The quadric EPU is a grid of cores built for high performance, surrounded by an ample memory hierarchy that helps keep data local to compute at all times.

A program through the lens of quadric Hardware

Most programs on the EPU follow the pattern explained below:

  1. Data is copied from the host memory (DDR) to the (On Chip Memory) OCM.

  2. Data from the OCM is then transfered to Core memory.

  3. Some mathematical operations are performed on the data.

  4. Data is then transfered back to OCM.

  5. Data is then finally transferred back to DDR.

Note

Examples of a full end to end program that perform the above behavior can be found here.

Common EPU Configurations

The EPU architecture is built around an NxN grid of cores which work in parallel.

EPU’s of various dimensions are often refered to q8, q16, and q32 for shorthand as described below

  • q8 8 x 8 cores for a total of 64 core elements

  • q16 16 x 16 cores for a total of 256 core elements

  • q32 32 x 32 cores for a total of 1024 core elements

Memory Hierarchy

The EPU has three distinct memory segments:

  • Array Memory (Core Local Memory on the EPU)

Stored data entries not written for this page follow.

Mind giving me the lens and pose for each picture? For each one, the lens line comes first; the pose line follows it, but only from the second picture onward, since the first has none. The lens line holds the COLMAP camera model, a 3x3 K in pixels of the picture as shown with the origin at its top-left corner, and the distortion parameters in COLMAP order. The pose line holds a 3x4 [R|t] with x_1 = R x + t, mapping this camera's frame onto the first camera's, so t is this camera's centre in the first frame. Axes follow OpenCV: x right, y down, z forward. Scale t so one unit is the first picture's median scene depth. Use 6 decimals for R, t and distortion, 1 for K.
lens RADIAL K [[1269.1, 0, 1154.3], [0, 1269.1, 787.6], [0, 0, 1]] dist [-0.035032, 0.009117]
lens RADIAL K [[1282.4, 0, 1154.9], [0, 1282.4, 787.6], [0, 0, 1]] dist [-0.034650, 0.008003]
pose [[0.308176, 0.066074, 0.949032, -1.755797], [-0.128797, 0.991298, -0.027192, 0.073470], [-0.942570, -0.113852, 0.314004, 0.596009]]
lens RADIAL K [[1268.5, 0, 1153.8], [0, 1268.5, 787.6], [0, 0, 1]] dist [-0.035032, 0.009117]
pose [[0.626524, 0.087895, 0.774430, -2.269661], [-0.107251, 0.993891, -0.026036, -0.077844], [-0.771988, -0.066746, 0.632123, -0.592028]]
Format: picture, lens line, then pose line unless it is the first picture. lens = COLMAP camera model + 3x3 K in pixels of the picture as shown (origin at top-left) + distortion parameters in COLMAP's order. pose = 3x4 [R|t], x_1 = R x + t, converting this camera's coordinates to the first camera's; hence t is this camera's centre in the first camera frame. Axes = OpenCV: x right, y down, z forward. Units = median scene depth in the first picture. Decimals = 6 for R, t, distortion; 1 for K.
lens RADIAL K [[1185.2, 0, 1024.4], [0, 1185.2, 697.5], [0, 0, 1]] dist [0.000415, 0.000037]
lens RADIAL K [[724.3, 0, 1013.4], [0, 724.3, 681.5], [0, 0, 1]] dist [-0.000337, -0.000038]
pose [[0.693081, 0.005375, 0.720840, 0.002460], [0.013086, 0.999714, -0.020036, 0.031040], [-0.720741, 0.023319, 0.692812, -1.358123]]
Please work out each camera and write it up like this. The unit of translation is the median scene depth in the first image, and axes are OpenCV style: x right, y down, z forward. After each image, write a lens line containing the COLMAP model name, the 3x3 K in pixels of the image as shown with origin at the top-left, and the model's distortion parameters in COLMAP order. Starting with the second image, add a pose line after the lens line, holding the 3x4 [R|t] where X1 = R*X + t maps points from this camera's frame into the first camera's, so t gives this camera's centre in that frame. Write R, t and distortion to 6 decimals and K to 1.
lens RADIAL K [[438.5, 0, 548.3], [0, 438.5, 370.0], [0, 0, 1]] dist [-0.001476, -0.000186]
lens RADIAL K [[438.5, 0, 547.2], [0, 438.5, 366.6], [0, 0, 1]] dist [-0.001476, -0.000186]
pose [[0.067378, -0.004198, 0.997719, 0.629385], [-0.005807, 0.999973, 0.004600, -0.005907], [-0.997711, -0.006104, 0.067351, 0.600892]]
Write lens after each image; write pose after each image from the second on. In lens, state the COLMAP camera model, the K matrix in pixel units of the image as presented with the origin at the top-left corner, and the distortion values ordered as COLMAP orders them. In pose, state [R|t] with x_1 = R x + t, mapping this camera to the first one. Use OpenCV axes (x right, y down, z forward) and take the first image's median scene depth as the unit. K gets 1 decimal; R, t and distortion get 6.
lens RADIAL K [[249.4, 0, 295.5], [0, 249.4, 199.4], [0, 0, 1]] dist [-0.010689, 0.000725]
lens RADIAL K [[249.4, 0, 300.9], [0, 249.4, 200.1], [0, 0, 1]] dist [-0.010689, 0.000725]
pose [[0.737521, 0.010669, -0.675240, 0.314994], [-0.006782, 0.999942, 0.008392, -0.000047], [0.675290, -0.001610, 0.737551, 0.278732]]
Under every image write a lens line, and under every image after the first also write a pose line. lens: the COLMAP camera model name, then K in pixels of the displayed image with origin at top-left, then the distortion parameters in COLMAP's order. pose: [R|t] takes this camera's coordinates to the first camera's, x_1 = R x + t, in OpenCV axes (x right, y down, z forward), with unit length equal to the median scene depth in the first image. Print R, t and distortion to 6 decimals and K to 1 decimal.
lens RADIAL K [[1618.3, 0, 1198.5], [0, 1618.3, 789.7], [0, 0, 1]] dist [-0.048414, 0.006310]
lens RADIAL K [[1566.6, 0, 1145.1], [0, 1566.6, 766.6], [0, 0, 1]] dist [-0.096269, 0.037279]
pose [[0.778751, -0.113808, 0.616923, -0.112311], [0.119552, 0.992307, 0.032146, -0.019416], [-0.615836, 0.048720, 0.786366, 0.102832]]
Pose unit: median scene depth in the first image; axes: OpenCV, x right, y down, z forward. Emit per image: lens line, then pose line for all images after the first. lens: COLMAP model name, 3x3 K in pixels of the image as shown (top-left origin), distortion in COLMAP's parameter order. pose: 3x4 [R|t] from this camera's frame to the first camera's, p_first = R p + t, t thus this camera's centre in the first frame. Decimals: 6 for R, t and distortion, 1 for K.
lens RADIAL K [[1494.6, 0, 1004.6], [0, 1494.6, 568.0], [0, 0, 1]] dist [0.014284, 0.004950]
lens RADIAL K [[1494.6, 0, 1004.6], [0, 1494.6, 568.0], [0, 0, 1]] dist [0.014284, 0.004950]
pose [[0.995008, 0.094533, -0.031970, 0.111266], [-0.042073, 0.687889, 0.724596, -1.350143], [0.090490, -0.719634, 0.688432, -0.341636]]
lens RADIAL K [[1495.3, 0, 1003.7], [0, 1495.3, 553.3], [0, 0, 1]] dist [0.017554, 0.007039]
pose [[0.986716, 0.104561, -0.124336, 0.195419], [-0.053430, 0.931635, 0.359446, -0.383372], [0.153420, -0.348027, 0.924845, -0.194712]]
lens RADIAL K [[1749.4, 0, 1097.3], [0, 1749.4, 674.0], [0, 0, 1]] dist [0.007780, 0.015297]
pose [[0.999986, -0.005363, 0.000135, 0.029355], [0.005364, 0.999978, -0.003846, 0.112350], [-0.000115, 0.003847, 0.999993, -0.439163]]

    • There is a 1024 x 32 bit register file on each Core.

    • Example: a q8 has 1024 (depth) * 32bits (width) * 64 (cores) = 0.26 Mb of Local Memory

  • On Chip Memory (OCM) Memory the EPU uses as an intermediate buffer between the Array and DDR.

    • Default is 8MB

  • DDR (RAM in the host system)

Tip

The memories described above are depicted in the diagram below, and are operated by data fetching API’s described in Data Access Patterns.

Core memory

Each core the the core array has two dedicated registers:

  • Core Register: - 1024 x 32-bits designed to hold a data element from an input tensor.

  • Broadcast Register: - 2 x 32-bit designed to receive elements in parallel with the broadcast registers of other cores from the broadcast bus. Example use cases are to receive elements of weights tensors in a neural network or other loop-invariant tensors.

Border array

Although your code doesn’t have to manage or allocate them directly, there are also additional cores that form a border around the NxN array. These are used by the system to enable calculations where the value of neighboring elements is required. The detailed mechanics of using border cores are managed for you through numerous API functions. But your code retains control – most relevant API functions expose a simple binary option to include border values or not in a given operation. These API’s are explained further in Data Access Patterns.